You could always try using assembly language.
Put in the information using DATA statements and publish (make public) the starting addresses of the data.
In my experience, large Read-Only data was declared in a source file as static const. A simple global function inside the source file would return the address of the data.

If you are doing stuff on ARM you are probably using the ELF binary format. ELF files contain an number of sections but constant data should find its way into .rodata or .text sections of the ELF binary. You should be able to check this with the GNU utility readelf or the RVCT utility fromelf.

■ **Prompt 1**:
According to the page text, which two utilities can check where constant data is placed in an ELF binary?
■ **Prompt 2**:
Using the page text, explain why someone working on ARM would expect to find constant data in the .rodata or .text sections.
The lines that follow aren't needed for these tasks.

■ **Data excerpts**:
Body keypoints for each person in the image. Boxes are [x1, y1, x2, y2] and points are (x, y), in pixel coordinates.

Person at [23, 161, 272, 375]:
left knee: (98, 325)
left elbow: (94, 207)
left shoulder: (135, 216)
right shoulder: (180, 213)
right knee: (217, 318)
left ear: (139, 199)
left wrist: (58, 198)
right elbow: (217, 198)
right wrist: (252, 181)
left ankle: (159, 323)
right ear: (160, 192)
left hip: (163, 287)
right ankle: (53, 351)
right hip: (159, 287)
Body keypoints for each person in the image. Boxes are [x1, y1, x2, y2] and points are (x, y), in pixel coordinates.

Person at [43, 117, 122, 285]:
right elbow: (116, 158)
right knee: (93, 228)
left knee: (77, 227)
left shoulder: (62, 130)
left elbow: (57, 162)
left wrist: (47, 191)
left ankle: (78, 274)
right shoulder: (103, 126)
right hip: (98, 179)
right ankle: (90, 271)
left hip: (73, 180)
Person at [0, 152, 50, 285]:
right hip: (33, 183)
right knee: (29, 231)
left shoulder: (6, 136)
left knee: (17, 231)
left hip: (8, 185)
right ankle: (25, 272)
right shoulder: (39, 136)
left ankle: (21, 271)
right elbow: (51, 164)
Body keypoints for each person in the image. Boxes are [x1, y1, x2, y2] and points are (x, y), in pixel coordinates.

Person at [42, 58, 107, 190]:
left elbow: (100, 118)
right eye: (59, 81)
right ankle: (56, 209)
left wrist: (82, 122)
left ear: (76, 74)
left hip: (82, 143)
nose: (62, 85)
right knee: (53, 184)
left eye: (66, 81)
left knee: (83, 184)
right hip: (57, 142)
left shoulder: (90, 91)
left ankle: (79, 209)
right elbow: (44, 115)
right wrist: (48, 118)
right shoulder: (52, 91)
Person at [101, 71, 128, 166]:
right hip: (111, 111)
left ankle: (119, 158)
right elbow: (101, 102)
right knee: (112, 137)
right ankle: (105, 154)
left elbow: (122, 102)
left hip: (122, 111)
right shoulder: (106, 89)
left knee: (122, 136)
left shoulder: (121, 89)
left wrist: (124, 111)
--
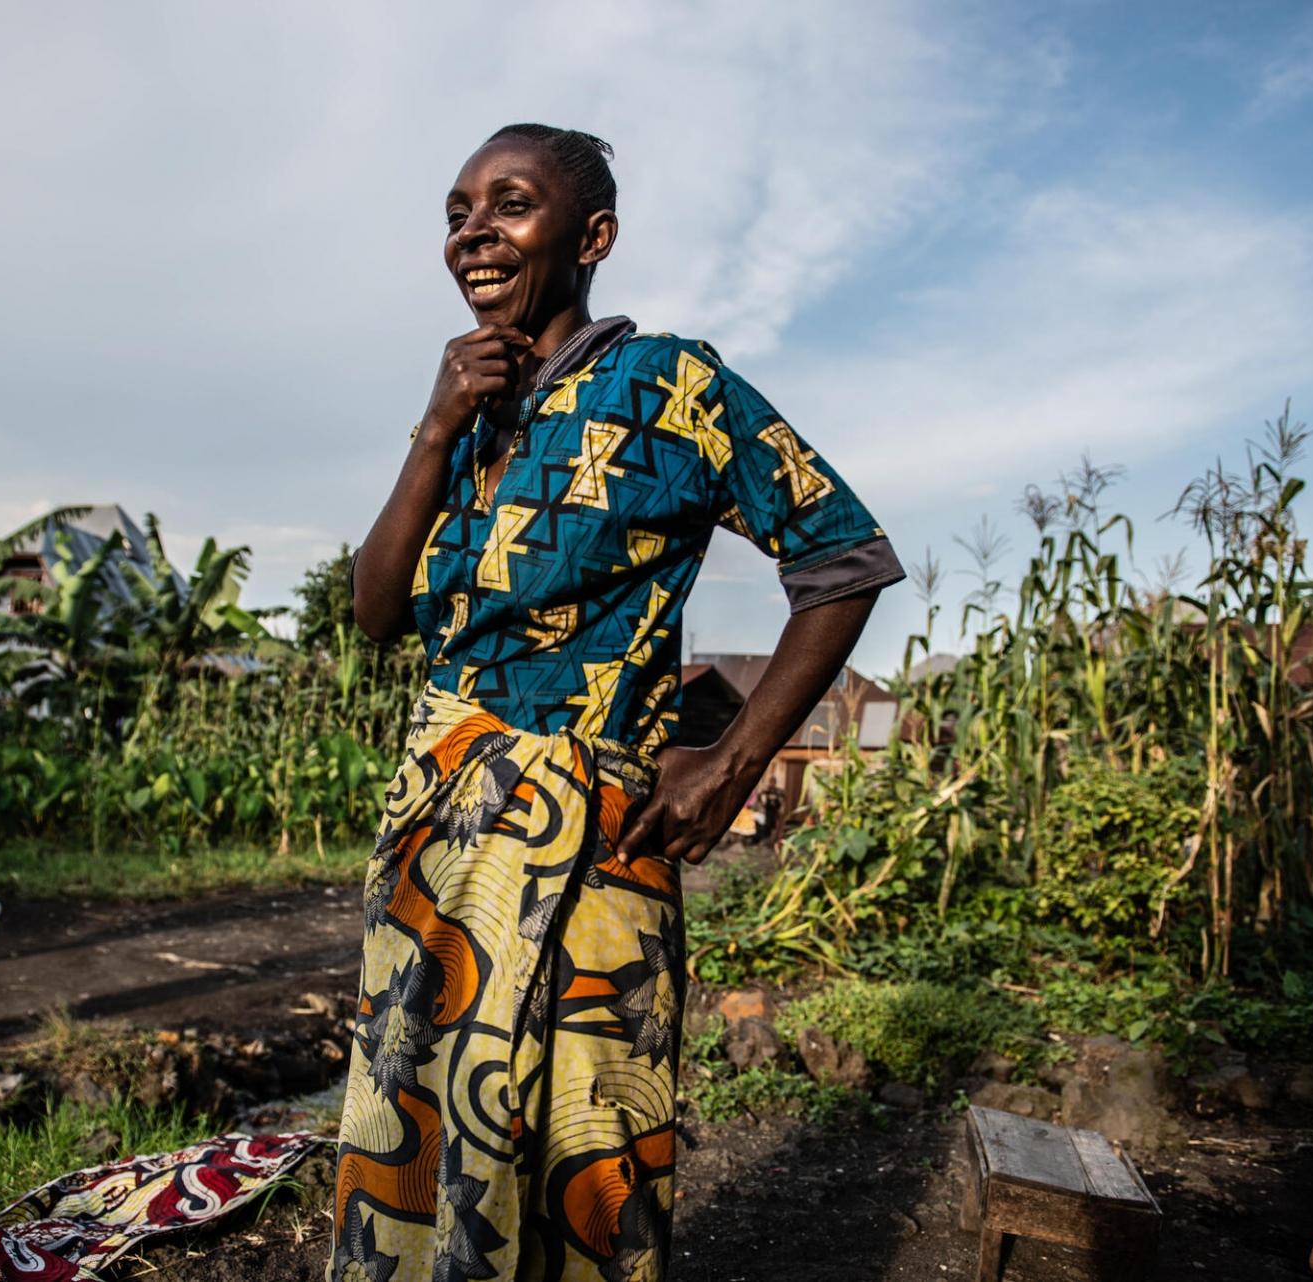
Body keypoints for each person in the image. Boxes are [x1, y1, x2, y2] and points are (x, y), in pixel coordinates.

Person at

■ **Result 1**:
The GNU utility readelf and the RVCT utility fromelf.

■ **Result 2**:
On ARM, they are probably using the ELF binary format. ELF files contain a number of sections, and constant data should end up in either the .rodata or the .text section.